The Court of Appeal has overturned a High Court judgment that a man could inherit a £350,000 Hertfordshire home despite it being left to seven animal charities in the owner’s will.
In July, the High Court found in favour of Kenneth King, who claimed he was given the house as a death-bed gift by June Fairbrother, his animal-loving aunt, in April 2011.
This meant that the charities named in the will – Redwings, the Chilterns Dog Rescue Society, the Blue Cross, the PDSA, the International Fund for Animal Welfare, the Donkey Sanctuary and World Animal Protection – would receive nothing.
After an appeal by Redwings and the CDRS, the Court of Appeal said that enabling Fairbrother’s will to be overturned by the death-bed pledge under a legal doctrine known as donatio mortis causa would have bypassed all the safeguards provided by the Wills Act and the Law of Property Act.
The judge, Lord Justice Jackson, said that if King’s donatio mortis causa claim had been upheld, Fairbrother’s will would have been largely superseded and the bulk of her estate would have passed to someone who had not even been named as a beneficiary in the will.
King claimed that Fairbrother had on a number of occasions told him the property would be his after her death. But Lord Justice Jackson said that if Fairbrother had been dissatisfied with her existing will and suddenly wished to leave everything to King, she could have gone to her solicitor to make a new will.

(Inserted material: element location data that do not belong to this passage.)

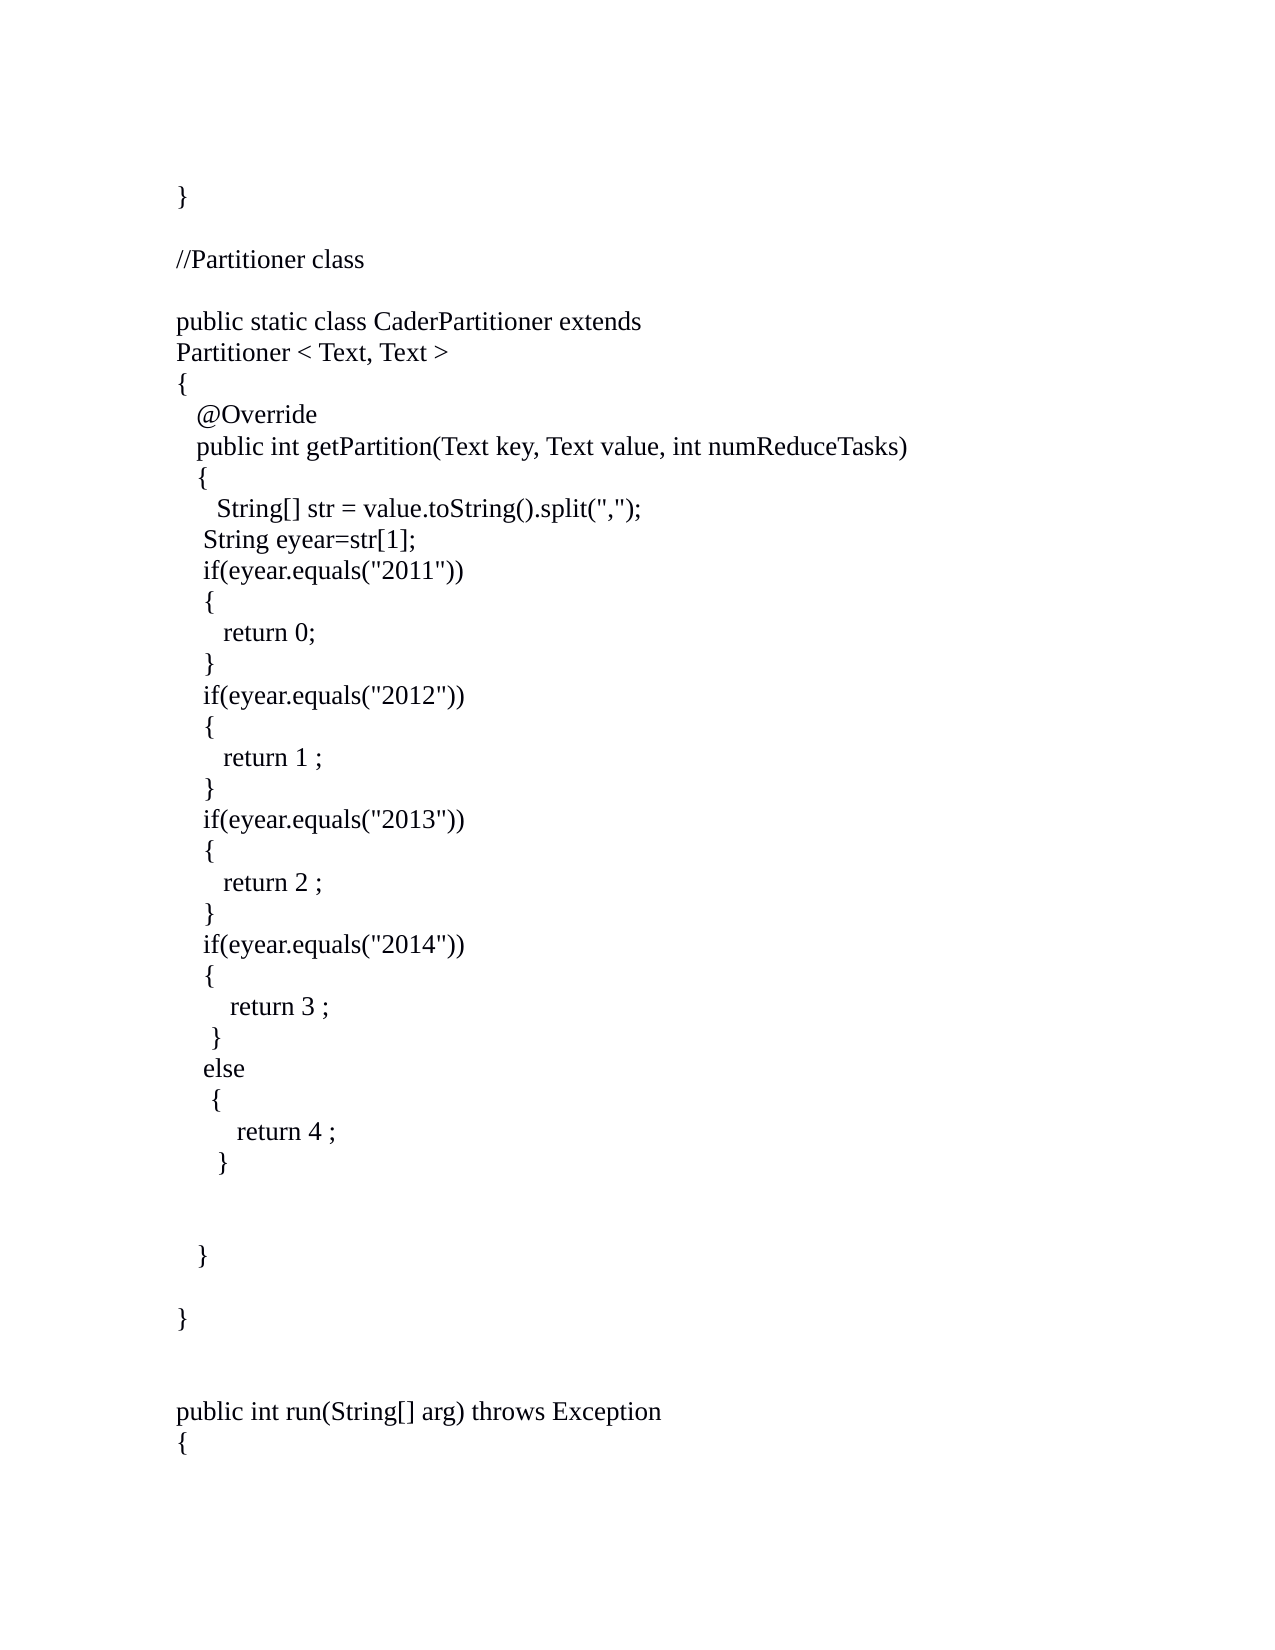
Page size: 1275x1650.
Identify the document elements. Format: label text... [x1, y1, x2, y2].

text if(eyear.equals("2013")) [156, 803, 1157, 834]
text if(eyear.equals("2011")) [156, 554, 1157, 585]
text public int getPartition(Text key, Text value, int numReduceTasks) [156, 429, 1157, 461]
text if(eyear.equals("2012")) [156, 679, 1157, 710]
text return 1 ; [156, 741, 1157, 772]
text { [156, 1426, 1157, 1457]
text { [156, 834, 1157, 866]
text return 0; [156, 616, 1157, 648]
text String[] str = value.toString().split(","); [156, 492, 1157, 523]
text { [156, 461, 1157, 492]
text else [156, 1052, 1157, 1084]
text return 3 ; [156, 990, 1157, 1021]
text { [156, 710, 1157, 741]
text } [156, 1021, 1157, 1052]
text public static class CaderPartitioner extends [156, 305, 1157, 336]
text } [156, 897, 1157, 928]
text } [156, 772, 1157, 803]
text } [156, 1302, 1157, 1333]
text { [156, 1084, 1157, 1115]
text } [156, 648, 1157, 679]
text public int run(String[] arg) throws Exception [156, 1395, 1157, 1426]
text Partitioner < Text, Text > [156, 336, 1157, 367]
text return 4 ; [156, 1115, 1157, 1146]
text { [156, 585, 1157, 616]
text @Override [156, 398, 1157, 429]
text } [156, 180, 1157, 212]
text } [156, 1146, 1157, 1177]
text //Partitioner class [156, 243, 1157, 274]
text if(eyear.equals("2014")) [156, 928, 1157, 959]
text { [156, 959, 1157, 990]
text return 2 ; [156, 866, 1157, 897]
text { [156, 367, 1157, 398]
text String eyear=str[1]; [156, 523, 1157, 554]
text } [156, 1239, 1157, 1271]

"June was an intelligent retired police officer," the ruling said. "There is not the slightest reason why she should not have taken that course."
The judgment acknowledged that Fairbrother had supported animal charities for many years. King was awarded £75,000 by way of acknowledgement that insufficient provision had been made for him in the will.
A spokeswoman for Redwings said that providing Fairbrother’s home sold for the £350,000 at which it had been valued, £19,000 of the proceeds would be awarded to Fairbrother’s friends and family, £75,000 would go to King and the remaining £256,000 would be divided equally among the seven charities, giving them about £37,000 each, before costs.
She said that the horse charity did not yet know if it would recover its costs, which it does not yet know in full, but that it had appealed last year’s ruling on principle.
"It’s never been about the money," she said. "We decided it was such an important point of law that we just could not leave it. It was a decision that each charity had to take for itself. June was one of our supporters and we knew how much she loved animals; we thought it was important that her wishes, which she had made formally, weren’t washed over."
David Lewis, chairman of Chilterns Dog Rescue Society, said in a statement: "It was a brave decision for a small charity such as ours to go to appeal. However, the society was desperately unhappy with the original judgment because it steamrollered June’s rightful wishes, and we are therefore both pleased and relieved at the outcome."